As we put 2018 behind us, Joe Hellerstein, co-founder & CSO at Trifacta calls out six emerging trends in data science and engineering that we can expect to see in 2019. However without the right tools, knowledge and people power, it is very possible that not all tech trends will live up to the hype.
Machine learning potential will run into unpleasant realities without high-quality data
Investors and the tech press are all abuzz about machine learning (ML), but those neural networks are only as good as the training data from which they learn. High-quality datasets -– typically the bigger the better – yield more accurate models.
As ML initiatives scale, we expect that the pain of cleansing and preparing high-quality data for ML models will become more apparent in 2019.
Data preparation is still widely regarded as the biggest bottleneck in any data project, which means that data scientists often spend more time preparing data than actually building and tuning machine learning systems.
In order for ML to make an impact at scale, organisations will need to first accelerate their data preparation processes.

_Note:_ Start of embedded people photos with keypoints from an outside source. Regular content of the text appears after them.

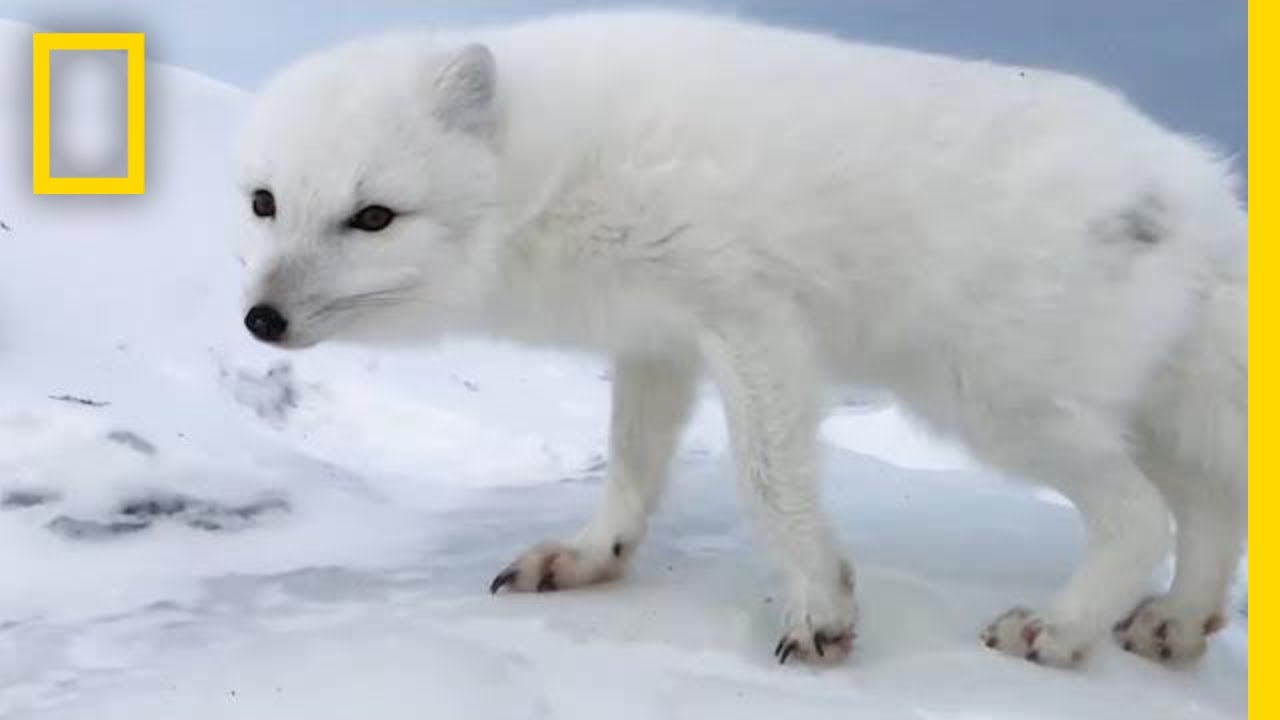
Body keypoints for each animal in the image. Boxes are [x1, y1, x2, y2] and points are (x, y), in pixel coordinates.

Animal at [235, 9, 1244, 666]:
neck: (552, 167)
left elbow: (767, 482)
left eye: (374, 216)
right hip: (1126, 410)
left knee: (1143, 515)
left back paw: (1061, 629)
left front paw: (821, 605)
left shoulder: (751, 319)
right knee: (1211, 510)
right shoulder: (653, 340)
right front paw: (591, 555)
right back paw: (1175, 624)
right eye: (264, 202)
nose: (260, 319)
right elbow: (630, 465)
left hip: (992, 400)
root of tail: (1199, 189)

DataOps will be the new DevOps
As organisations have shifted toward self-service, data analysts now have the right tools to wrangle and analyse their own data instead of endlessly iterating with IT. But after this shift occurs, then the question becomes, how do you make such operations scalable, efficient, and repeatable? Enter DataOps.
As an adaptation of the software development methodology DevOps, DataOps refers to the tools, methodology and organisational structures that businesses must adopt to improve the velocity, quality, and reliability of analytics.
Data engineers fill the critical roles powering DataOps and, as these practices become commonplace, data engineers will become critical resources. In fact, 73% of organisations polled said they planned to invest in DataOps this year. In the same way that DevOps engineers are a highly sought-after role today, we predict that data engineers will be in the near future.
The cloud transition remains both unstoppable and partial
The move toward cloud has been on for a while – and we saw proof of this in 2018 – but the migration wasn't anywhere near as fast or as total as predicted. Transitioning to cloud platforms can require a costly, time-consuming architectural overall, which can’t be done in one fell swoop.
The journey toward cloud isn’t nearly over for many organisations, and we predict that in 2019, we’ll continue to see a lot more progress. Still, some data and processes will remain on-premises for many organisations for the foreseeable future, largely due to regulatory concerns. The final destination for many organisations will be a hybrid cloud approach.
Data lakes aren’t going anywhere
The merger between Hortonworks and Cloudera prompted a lot of chatter about an end to data lakes. This prognosis will prove to be off-target, especially as the cloud migration continues.
In fact, storage offerings like AWS S3 make data lakes easier to maintain and use. In 2019, we predict that the data lake will continue to be sound architectural strategy for many organisations.
Autoscaling serverless solutions will become increasingly common
Data is everywhere, and even small businesses and individuals want to roll up their sleeves and wrangle datasets alongside the Fortune 500. One size doesn't fit all, however, which means serverless, pay-as-you-go solutions for DataOps will become a hot commodity for fledgling companies that are uninterested in setting up their own DataOps infrastructure right away.
Larger companies will seek out technologies whose costs scale automatically, allowing for surges at usage peaks and lower maintenance-level fees during idle periods. Above all else, convenience and flexibility will be key selection factors, regardless of company size.
Self-service technologies without governance will hit their limits
As self-service solutions grow and adoption no longer becomes the primary metric of success, organisations will increasingly question whether these solutions are efficient, scalable, and secure.
Without governance in place, IT organisations in particular will feel increasing pressure as the number of technologies to maintain and processes to schedule multiply unchecked. Heightened DataOps practices will offer new guidance on self-service technologies, and we predict that in 2019, self-service products without governance will hit their limits.
There are undoubtedly surprises waiting for us in the year ahead, but these six trends should help you to build a framework for anticipating, interpreting, and even leveraging whatever data wrangling challenges come your way in 2019.